Abstract
The chapter attends to some fundamental questions in understanding the role of language in the commodification process: What exactly is commodified under what conditions? What other symbolic and material resources are convertible and valued as resources, where and for what purposes? The chapter makes a case that individuals from marginalized ethnic communities in tourism destinations utilize language and other semiotic-material resources as they negotiate their position, often in an ambivalent way, in the rapidly transforming political and economic environment.

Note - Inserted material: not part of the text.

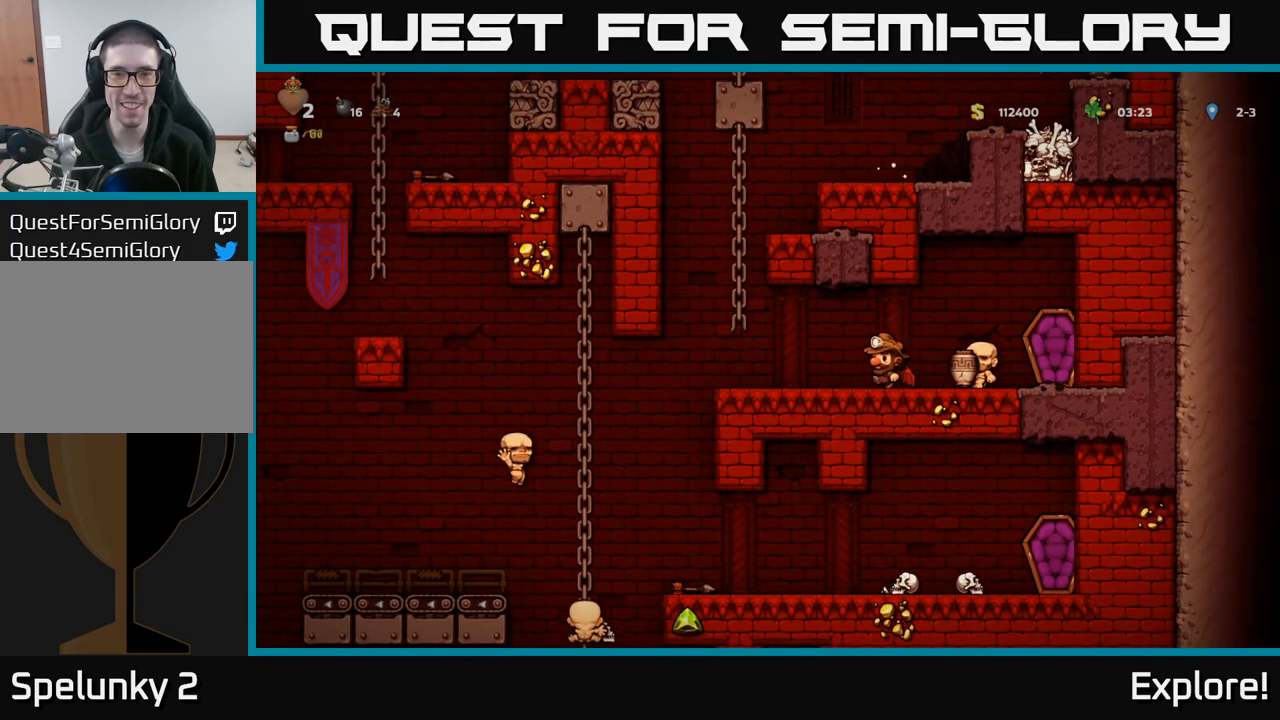
{"buttons": ["DPAD_LEFT"], "left_stick": "center", "right_stick": "center", "events": []}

Sociolinguistics and applied linguistics scholarship has shown that recent developments in the political economy have led to the commodification of language both as a communication tool as well as a material to be exchanged in the late capitalist market. This chapter begins with a historical overview of how ethnicity has been understood in Nepali politics and tourism with a particular emphasis on marginalized communities. The findings have shown that language and the semiotics of signs and place are deployed as resources to territorialize, deterritorialize, and reterritorialize the Himalayan village in the context of heritage tourism. The chapter focuses on a Tamang village in the Himalayas, Nepal and examines language as a political and an economic resource. Discourses about ethnicity in the past have influenced and been shaped by local politics and the global tourism markets in Nepal. As the villagers of Gatlang situate ethnicity within the nexus between the tourism market and national politics, they have started experiencing new tensions.